Pooling Estimates from Multiple Imputation Logistic Regression I'm currently attempting to pool multiple logistic regression results together. I used SPSS to perform the logistic regressions using complex weights. The option to pool the results together is not available when using complex weights in SPSS. Unfortunately, the resources available to me are SPSS and Excel. I'm attempting to pool in the results for the variables (significance, Odds ratio, Confidence interval) but was not able to find how to do so. 
How would I be able to combine the results in those multiple logistic regressions?   
 A: Overview
The rules/formulae themselves have been published in several locations. Here's an accessible version (framed in terms of SAS, but the equations are under the heading "Combining Inferences from Imputed Data Sets" on page 5.)
https://stats.idre.ucla.edu/wp-content/uploads/2016/02/multipleimputation.pdf
Caveats
As noted by Amparo, for logistic regression the calculations are all done on the log scale, then exponentiated to give odds ratios.
As a reminder, one key point of multiple imputation (over single imputation) is to properly reflect the between-imputation variability into the overall precision of estimates (e.g. confidence intervals).

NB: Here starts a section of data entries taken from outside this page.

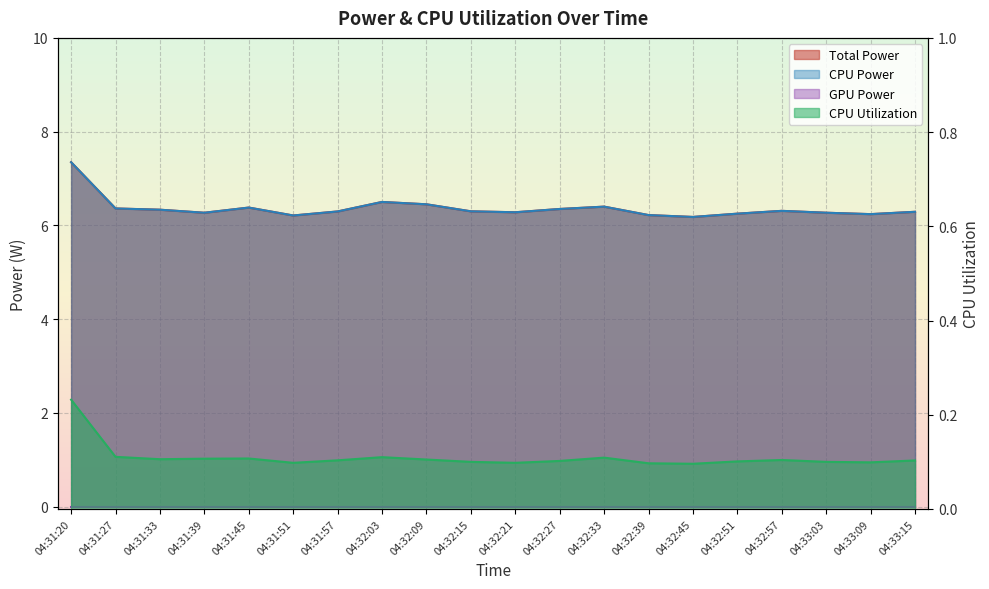

What is the label of the 15th point from the left?

04:32:45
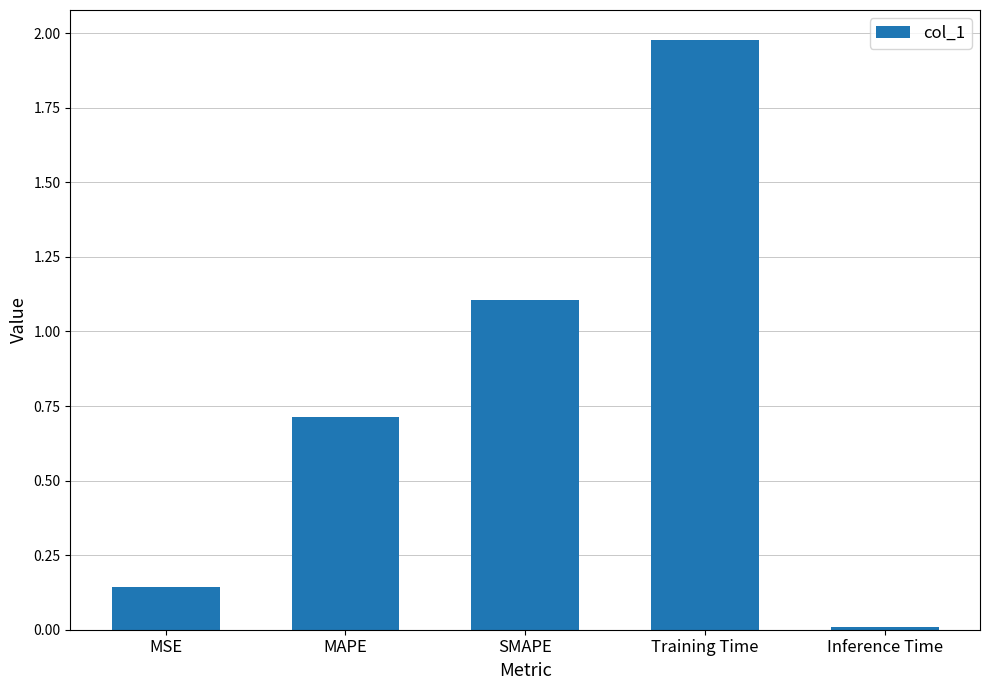

Are the bars horizontal?

No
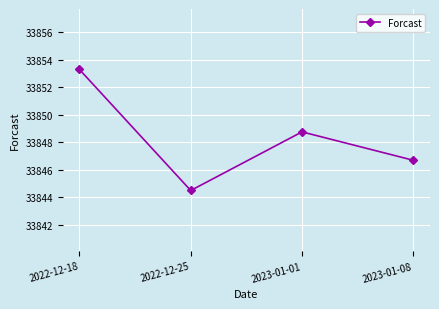

How many distinct data groups are displayed?

1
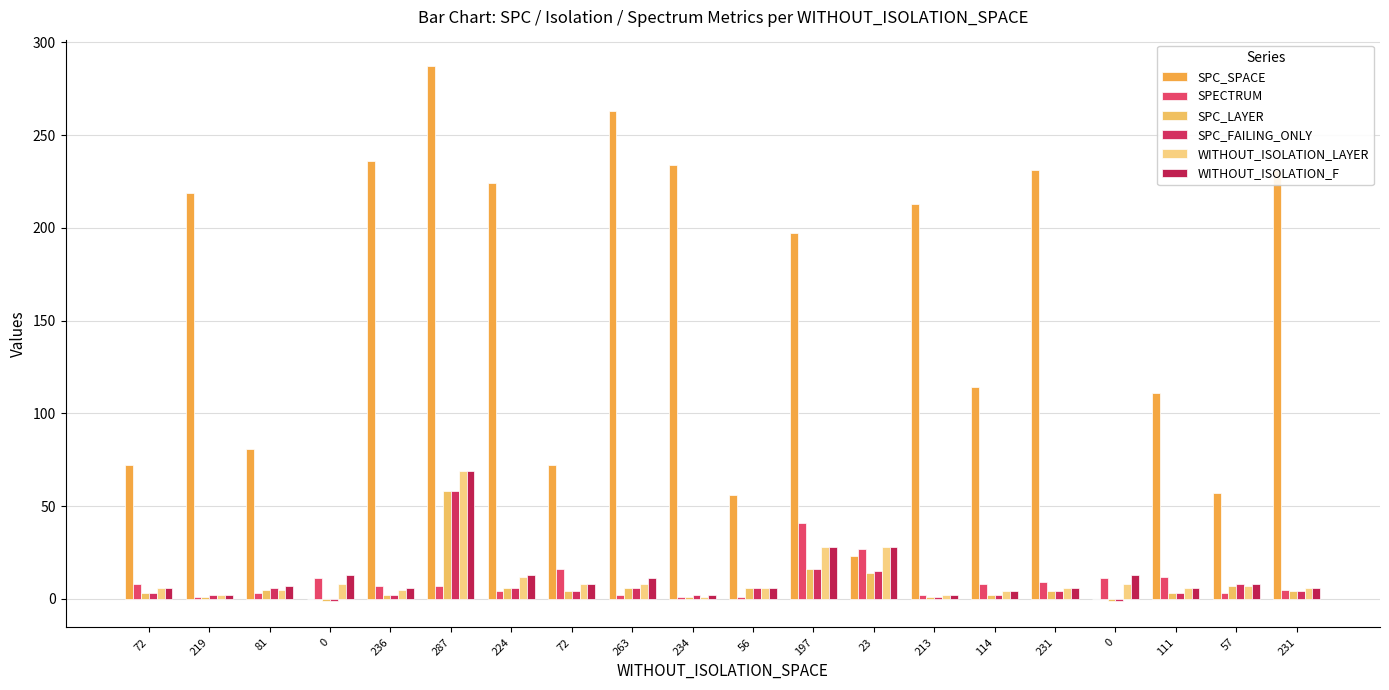

Are the bars horizontal?

No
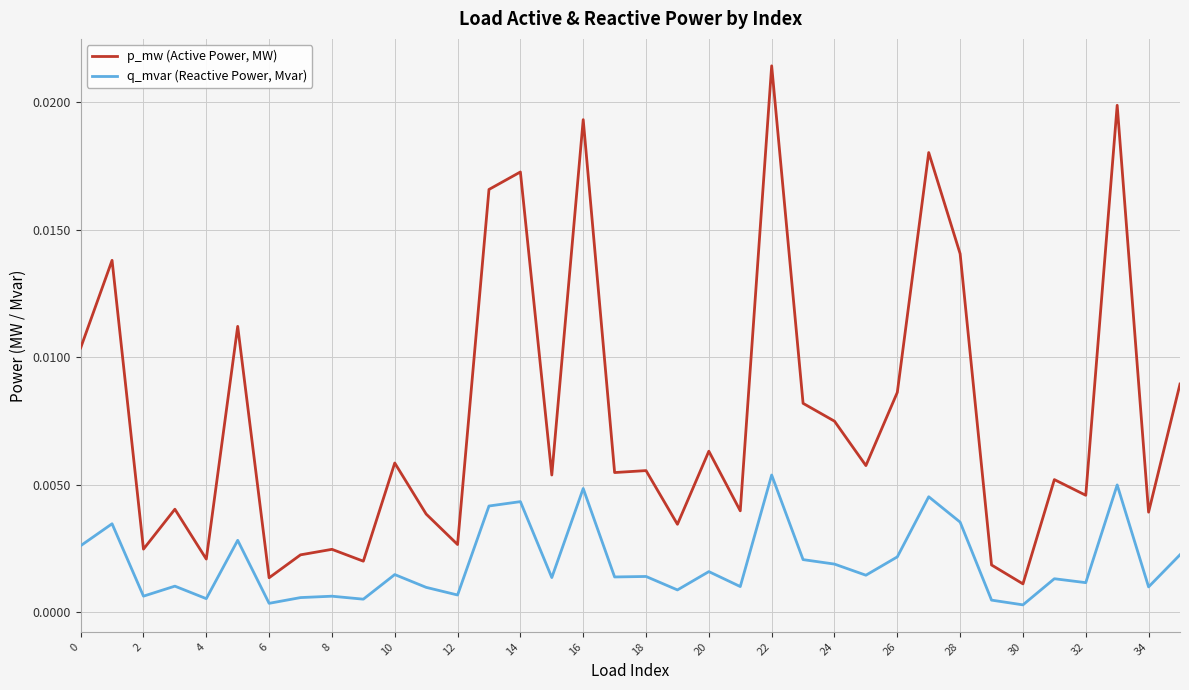

Does the chart display data point markers on the line(s)?

No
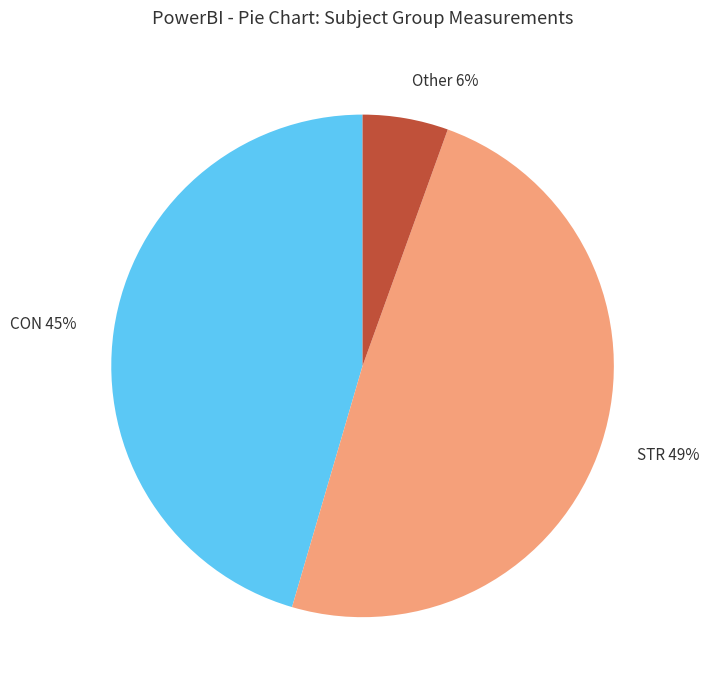

Which slice is the smallest?

Other 6%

This combination process is more complex than suggested in Amparo's answer.
Annotation:
$m$ is the number of imputed datasets;
$\bar{Q_i}$ is the point estimate for a given parameter in imputation set i
$\bar{U_i}$ is the variance for that estimate in imputation set i
Calculations for point estimates and variance
$\bar{Q}$ gives the point estimate across imputations:
$$
\bar{Q} = \frac{1}{m} \sum_{i=1}^{m}\hat{Q_i}
$$
Then $\bar{U}$ is the average variation in each imputation (called within-imputation variance)
$$
\bar{U} = \frac{1}{m} \sum_{i=1}^{m}\hat{U_i}
$$
And $B$ is the between-imputation variance:
$$
B = \frac{1}{m-1}\sum_{i=1}^{m}(\hat{Q_i} - \bar{Q})^2
$$
And then $T$ is the total variance (combined $\bar{U}$ and $B$)
$$
T = \bar{U} + (1 + \frac{1}{m})B 
$$
One can then take $\sqrt{T}$ as the standard error, and derive a Wald confidence interval as follows:
$$
Lower 95\% CI = \bar{Q} - 1.96 \times \sqrt{T}
$$
$$
Upper 95\% CI = \bar{Q} - 1.96 \times \sqrt{T}
$$
Final caveat on derivation of confidence interval
Note that the 1.96 above is useful for large-scale datasets but approximate elsewhere -- this is ideally derived with a t-distribution based on degrees of freedom (see page 5 of the linked paper, as this gets a bit more complex... I may add the formulae later but have run out of time to typeset now!.)

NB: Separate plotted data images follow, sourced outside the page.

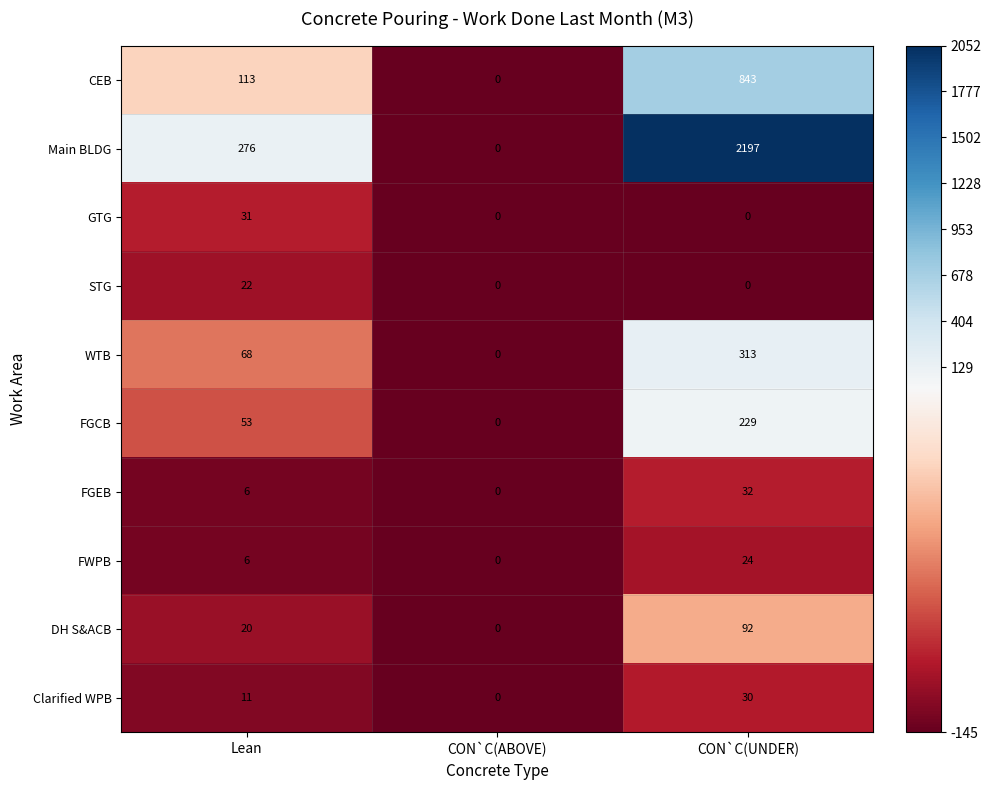

The FGCB series shows 0 at CON`C(ABOVE). True or false?

True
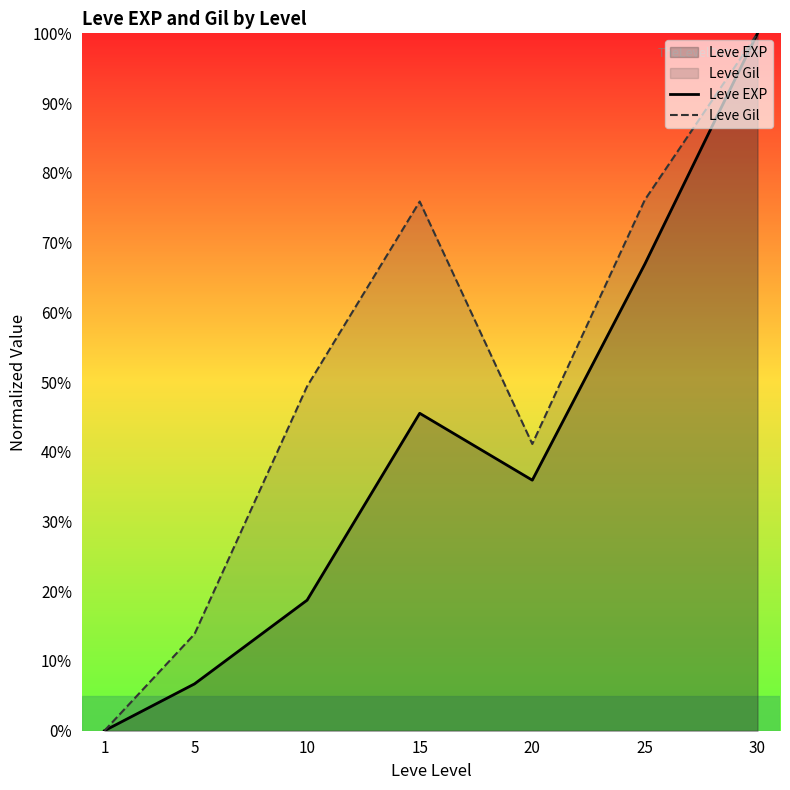

What is the total value across all series at 25?

143.1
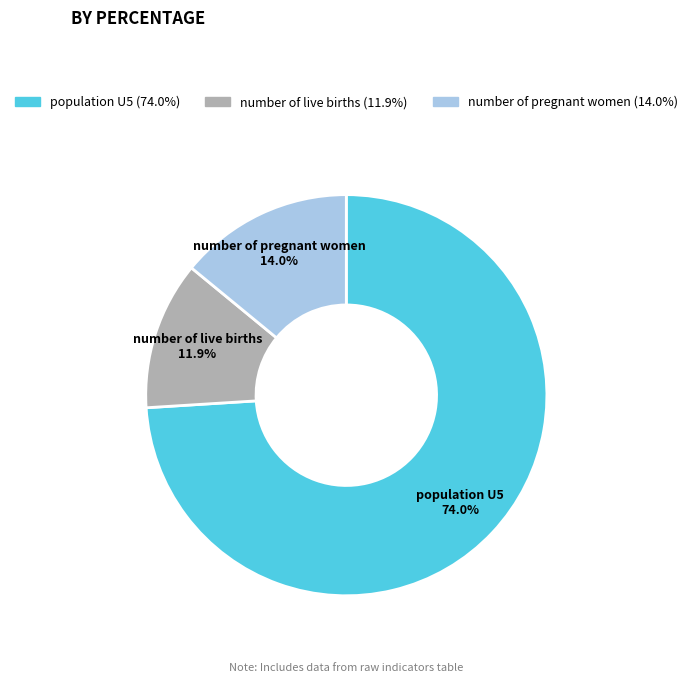

Which slice is the smallest?

number of live births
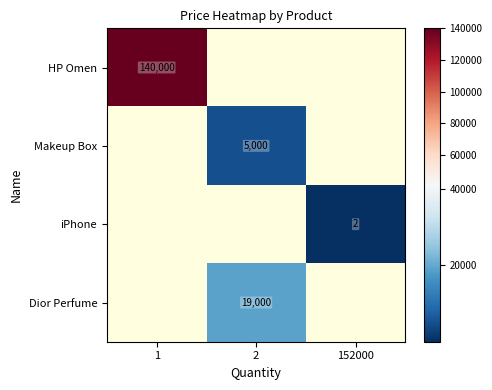

True or false: HP Omen has a value of 232984 at 1.

False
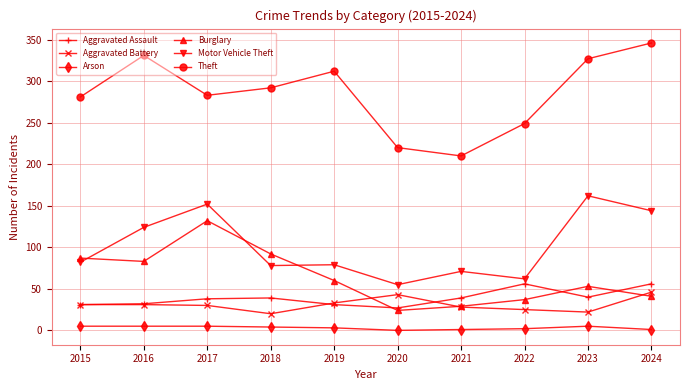

Which label corresponds to the largest value in the chart?

2024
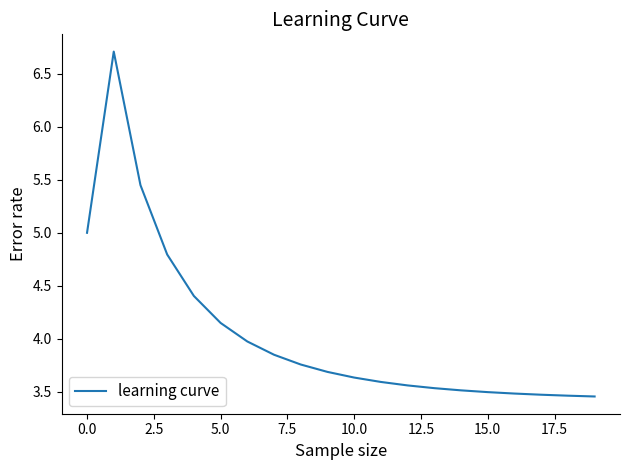

Does the chart have visible grid lines?

No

The recommended calculations for the degrees of freedom for this t-statistic depend on the number of imputations $m$, the average within-imputation variation, $\bar{U}$ and the between imputation variance, $B$.
A: I have exactly the same problem. Rubin's rule tells us to average the estimates (and something a little more complex to calculate the pooled variance). The estimates in a logistic model are the betas, not the exponent of the betas (odds ratios), although these are the ones we are usually interested in. My conclusion, therefore, is that I should average the betas (which are the log of the odds ratios) and their confidence interval limits; these estimates will follow Rubin's rule. Once we have averaged the betas (that is, the log of the odds ratios) and their confidence limits (again, the log of the confidence limits of the odds ratios) then we can transform them back again into odds ratios (and their confidence limits) by exponentiating them. 
With a little bit of math we can safe ourselves all the back and forth: unless I got this wrong, the exponent of the average of the betas (our pooled odds ratio of say, m imputed datasets) is equal to the (product of the m odds ratios)^(1/m). Just multiply all the odds ratios you want to pool, and calculate the m-root.
I have just looked into this solution this afternoon, and I was trying to find out what others say, so if I got this wrong I will appreciate some kind feedback. Thanks!